If you’ve been advised to set up a trust, it’s important to understand the risks of mis-selling and what to do if things go wrong.

What is a mis-sold trust?

A mis-sold trust occurs when someone is sold a trust under misleading or inappropriate circumstances. This may involve:

  • Selling trusts to people who don’t need them: some individuals are promised tax savings or asset protection when these benefits don’t apply to their financial situation
  • Inadequate advice or hidden costs: some trusts are sold without clear explanations of long-term costs or complexities involved. Clients may be unaware of trustee fees, maintenance charges and tax implications
  • Incorrect trust structure: a poorly structured trust may fail to achieve its intended goals, such as reducing inheritance tax or protecting assets, potentially leading to unintended financial consequences.

Why are trusts mis-sold?

Several factors contribute to the mis-selling of trusts:

  • Lack of proper regulation: some advisers may not be adequately regulated or trained to give the correct advice about trusts
  • Conflict of interest: advisers may be incentivised to sell trusts in exchange for commission or fees, leading to biased recommendations that don’t align with the client’s best interests
  • Complexity of trusts: trusts are complex legal instruments and not all advisers explain their implications, costs or limitations clearly.

Signs you may have been mis-sold a trust

Watch out for these red flags:

  • Promises of unrealistic tax savings: if you were promised large tax reductions or asset protection without understanding the details of how the trust works, be cautious
  • Lack of clear information about costs: if the fees associated with managing the trust weren’t clearly disclosed, or you were told the trust was ‘low-cost’ but charges are high, this is an issue
  • The trust doesn’t meet your needs: if you don’t have a large estate or need asset protection, a trust may not be necessary.
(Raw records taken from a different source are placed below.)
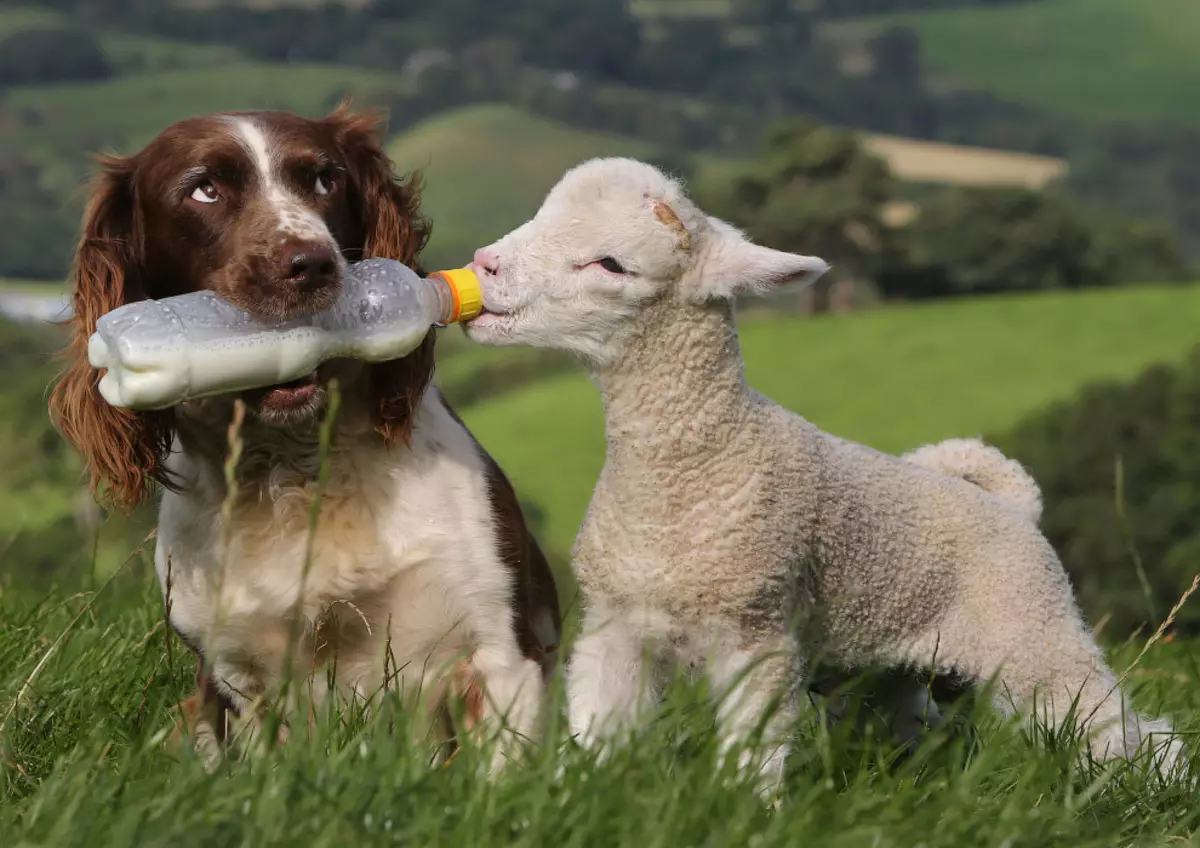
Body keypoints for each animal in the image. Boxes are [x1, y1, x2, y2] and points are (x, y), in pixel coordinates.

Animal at [49, 104, 564, 767]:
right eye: (203, 189)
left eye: (325, 179)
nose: (311, 262)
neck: (297, 469)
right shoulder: (239, 679)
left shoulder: (497, 654)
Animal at [463, 155, 1185, 791]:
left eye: (611, 263)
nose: (483, 264)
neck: (693, 468)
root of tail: (1013, 504)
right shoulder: (614, 628)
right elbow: (596, 738)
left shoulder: (756, 635)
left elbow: (749, 756)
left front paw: (746, 812)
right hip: (882, 667)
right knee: (914, 727)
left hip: (1033, 634)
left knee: (1117, 730)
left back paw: (1154, 790)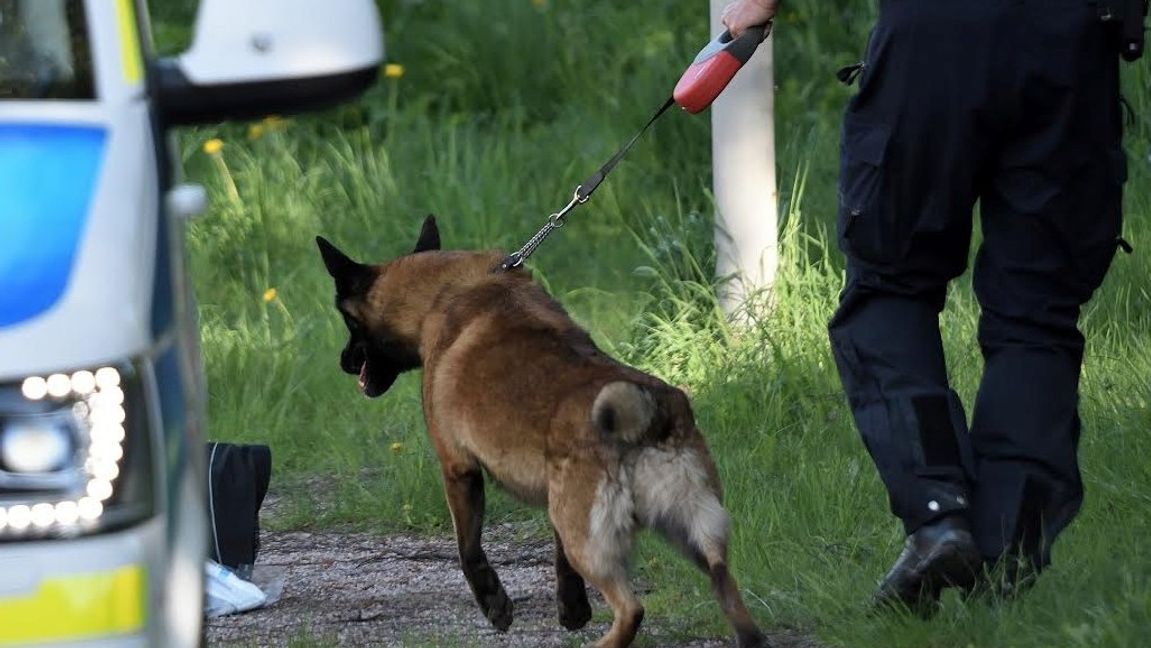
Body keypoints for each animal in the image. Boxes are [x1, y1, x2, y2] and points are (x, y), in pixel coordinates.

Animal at [317, 219, 764, 648]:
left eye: (348, 321)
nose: (341, 361)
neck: (444, 292)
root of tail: (654, 416)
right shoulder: (555, 503)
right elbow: (559, 561)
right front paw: (573, 609)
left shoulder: (458, 468)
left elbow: (467, 549)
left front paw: (495, 606)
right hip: (688, 531)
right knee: (725, 585)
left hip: (595, 542)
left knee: (632, 609)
If one was sold to you without clear justification, you could have been mis-sold.

What to do if you’ve been mis-sold a trust

If you think you’ve been mis-sold a trust, consider these steps:

  • Seek legal advice: a lawyer can review your trust to help determine whether it was the right choice for you and advise on resolving the issue
  • Review the trust’s costs and structure: look at the fees and terms associated with your trust. If these weren’t properly explained, you may have a case for mis-selling
  • File a complaint: if the trust was sold by a financial adviser or solicitor, you can file a complaint with the relevant regulator (such as the Financial Conduct Authority in the UK)
  • Request compensation: you may be entitled to compensation if you’ve suffered financial loss because of the mis-sell.

Conclusion

Trusts can be a valuable part of estate planning, but they’re not for everyone. Mis-sold trusts can lead to unnecessary costs, complications and tax consequences. If you suspect you’ve been mis-sold a trust, seek professional legal advice to make sure your estate plan works for you, not against you.